- **Task objective**:
Please work out how many lines in the records below include the word "enrollment", and reply with that number only.

- **Data for processing**:
┄┄┄┄┄┄┄┄┄┄┄┄┄┄┄┄┄┄┄┄
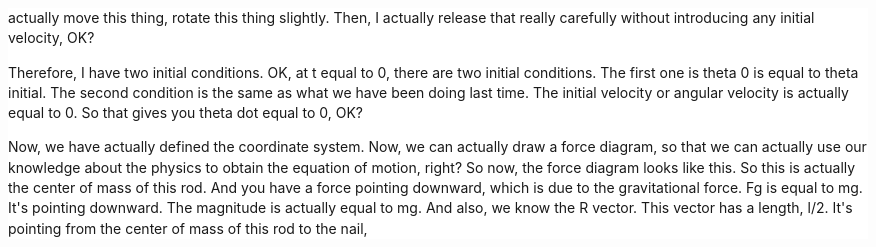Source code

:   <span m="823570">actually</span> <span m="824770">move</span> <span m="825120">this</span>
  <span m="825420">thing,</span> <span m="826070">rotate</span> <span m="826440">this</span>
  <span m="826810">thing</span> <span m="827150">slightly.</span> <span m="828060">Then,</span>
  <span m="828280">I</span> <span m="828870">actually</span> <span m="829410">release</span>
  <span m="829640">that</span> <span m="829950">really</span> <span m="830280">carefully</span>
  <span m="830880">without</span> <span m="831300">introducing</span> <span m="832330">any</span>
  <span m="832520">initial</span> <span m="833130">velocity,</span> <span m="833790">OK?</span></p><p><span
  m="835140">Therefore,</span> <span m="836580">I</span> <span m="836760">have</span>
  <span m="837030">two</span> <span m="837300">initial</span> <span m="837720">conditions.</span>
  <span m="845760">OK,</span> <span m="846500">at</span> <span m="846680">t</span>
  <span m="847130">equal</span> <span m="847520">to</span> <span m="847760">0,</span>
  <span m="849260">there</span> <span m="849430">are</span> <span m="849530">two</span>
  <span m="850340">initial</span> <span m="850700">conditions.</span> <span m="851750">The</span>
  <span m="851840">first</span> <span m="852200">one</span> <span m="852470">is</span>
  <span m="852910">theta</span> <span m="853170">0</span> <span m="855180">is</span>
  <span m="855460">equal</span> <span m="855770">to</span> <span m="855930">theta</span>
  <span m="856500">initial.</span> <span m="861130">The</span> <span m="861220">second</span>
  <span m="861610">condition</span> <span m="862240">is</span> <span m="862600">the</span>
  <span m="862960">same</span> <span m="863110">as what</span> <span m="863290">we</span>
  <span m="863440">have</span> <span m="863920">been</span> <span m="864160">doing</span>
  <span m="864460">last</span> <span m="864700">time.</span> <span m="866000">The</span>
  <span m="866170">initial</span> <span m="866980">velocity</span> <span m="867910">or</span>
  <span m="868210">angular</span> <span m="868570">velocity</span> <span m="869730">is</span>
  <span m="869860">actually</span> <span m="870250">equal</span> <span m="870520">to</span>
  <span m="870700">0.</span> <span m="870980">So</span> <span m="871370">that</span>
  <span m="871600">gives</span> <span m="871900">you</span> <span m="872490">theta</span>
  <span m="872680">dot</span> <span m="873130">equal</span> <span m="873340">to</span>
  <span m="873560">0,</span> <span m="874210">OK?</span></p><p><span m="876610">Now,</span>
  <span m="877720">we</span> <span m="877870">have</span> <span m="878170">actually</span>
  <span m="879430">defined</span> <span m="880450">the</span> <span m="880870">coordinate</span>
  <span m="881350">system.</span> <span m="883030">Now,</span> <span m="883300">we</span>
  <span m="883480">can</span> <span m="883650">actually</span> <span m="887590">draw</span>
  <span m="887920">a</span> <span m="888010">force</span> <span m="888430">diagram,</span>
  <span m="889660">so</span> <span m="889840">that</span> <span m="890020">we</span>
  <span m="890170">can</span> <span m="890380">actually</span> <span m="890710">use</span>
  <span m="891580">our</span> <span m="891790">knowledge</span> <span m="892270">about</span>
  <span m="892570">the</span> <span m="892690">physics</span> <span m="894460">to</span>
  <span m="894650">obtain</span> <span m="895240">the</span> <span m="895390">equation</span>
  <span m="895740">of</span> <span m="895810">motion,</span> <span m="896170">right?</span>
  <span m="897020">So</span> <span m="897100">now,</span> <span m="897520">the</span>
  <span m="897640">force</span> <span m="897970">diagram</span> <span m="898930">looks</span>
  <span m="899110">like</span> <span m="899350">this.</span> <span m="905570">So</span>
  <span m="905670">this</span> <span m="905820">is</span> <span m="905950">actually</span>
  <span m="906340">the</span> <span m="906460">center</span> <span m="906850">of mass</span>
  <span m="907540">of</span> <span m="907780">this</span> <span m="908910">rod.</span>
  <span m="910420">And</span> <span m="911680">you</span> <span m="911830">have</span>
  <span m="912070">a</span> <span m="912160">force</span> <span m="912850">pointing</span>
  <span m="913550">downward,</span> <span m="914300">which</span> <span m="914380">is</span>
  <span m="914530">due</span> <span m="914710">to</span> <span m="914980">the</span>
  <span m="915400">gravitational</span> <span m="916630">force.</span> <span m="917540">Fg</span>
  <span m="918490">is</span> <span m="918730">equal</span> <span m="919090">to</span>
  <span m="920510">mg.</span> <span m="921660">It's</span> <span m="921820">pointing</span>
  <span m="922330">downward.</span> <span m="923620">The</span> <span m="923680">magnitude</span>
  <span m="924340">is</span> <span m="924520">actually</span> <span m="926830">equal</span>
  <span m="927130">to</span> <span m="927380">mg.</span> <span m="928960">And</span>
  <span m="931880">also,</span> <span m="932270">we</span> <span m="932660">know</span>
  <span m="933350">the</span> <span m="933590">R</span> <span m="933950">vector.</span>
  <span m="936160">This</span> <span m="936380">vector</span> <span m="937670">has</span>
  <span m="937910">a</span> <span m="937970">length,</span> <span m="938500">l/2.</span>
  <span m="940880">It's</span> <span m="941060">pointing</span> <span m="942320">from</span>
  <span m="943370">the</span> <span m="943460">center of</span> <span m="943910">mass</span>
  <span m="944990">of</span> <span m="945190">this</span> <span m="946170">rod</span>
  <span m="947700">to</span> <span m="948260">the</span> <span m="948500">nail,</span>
┄┄┄┄┄┄┄┄┄┄┄┄┄┄┄┄┄┄┄┄
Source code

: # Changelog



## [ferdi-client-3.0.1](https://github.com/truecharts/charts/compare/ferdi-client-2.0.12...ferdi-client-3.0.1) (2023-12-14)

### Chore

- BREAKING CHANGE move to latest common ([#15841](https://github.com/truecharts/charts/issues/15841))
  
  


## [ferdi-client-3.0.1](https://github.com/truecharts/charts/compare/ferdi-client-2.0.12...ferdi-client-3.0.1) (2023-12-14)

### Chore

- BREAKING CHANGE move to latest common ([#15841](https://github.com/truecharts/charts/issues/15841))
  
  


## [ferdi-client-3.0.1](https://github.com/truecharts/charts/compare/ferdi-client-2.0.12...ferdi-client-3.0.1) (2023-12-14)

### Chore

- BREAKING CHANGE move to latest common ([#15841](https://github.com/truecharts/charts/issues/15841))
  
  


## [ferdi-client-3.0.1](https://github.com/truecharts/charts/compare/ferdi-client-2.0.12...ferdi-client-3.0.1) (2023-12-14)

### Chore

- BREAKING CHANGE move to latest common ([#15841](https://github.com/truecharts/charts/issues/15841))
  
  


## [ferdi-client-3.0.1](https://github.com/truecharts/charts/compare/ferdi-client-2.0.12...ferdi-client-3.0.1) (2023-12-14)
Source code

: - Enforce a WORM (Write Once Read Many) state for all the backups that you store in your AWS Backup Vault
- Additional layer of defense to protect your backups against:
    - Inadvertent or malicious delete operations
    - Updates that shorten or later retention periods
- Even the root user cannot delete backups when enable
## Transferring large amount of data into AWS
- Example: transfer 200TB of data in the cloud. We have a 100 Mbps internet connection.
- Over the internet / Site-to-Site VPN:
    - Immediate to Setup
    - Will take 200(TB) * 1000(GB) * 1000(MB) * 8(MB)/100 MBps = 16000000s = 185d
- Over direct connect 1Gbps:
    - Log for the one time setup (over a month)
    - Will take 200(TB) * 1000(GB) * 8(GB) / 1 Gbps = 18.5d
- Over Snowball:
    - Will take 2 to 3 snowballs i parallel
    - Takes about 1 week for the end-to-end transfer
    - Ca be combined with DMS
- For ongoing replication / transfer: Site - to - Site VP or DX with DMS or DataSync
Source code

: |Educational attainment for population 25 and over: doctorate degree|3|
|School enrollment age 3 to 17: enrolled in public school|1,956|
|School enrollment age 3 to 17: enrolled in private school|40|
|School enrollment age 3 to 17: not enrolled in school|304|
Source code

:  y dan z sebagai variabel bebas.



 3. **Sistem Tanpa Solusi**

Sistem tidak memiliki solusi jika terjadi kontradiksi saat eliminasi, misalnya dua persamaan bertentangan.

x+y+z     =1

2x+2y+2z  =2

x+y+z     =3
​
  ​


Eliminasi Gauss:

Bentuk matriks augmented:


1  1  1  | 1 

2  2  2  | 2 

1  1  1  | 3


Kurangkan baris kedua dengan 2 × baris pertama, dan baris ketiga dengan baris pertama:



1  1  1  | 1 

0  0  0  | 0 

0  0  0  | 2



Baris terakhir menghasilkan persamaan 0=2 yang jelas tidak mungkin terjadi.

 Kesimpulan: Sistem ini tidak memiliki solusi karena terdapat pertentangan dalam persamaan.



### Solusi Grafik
┄┄┄┄┄┄┄┄┄┄┄┄┄┄┄┄┄┄┄┄
- **Task result**:
3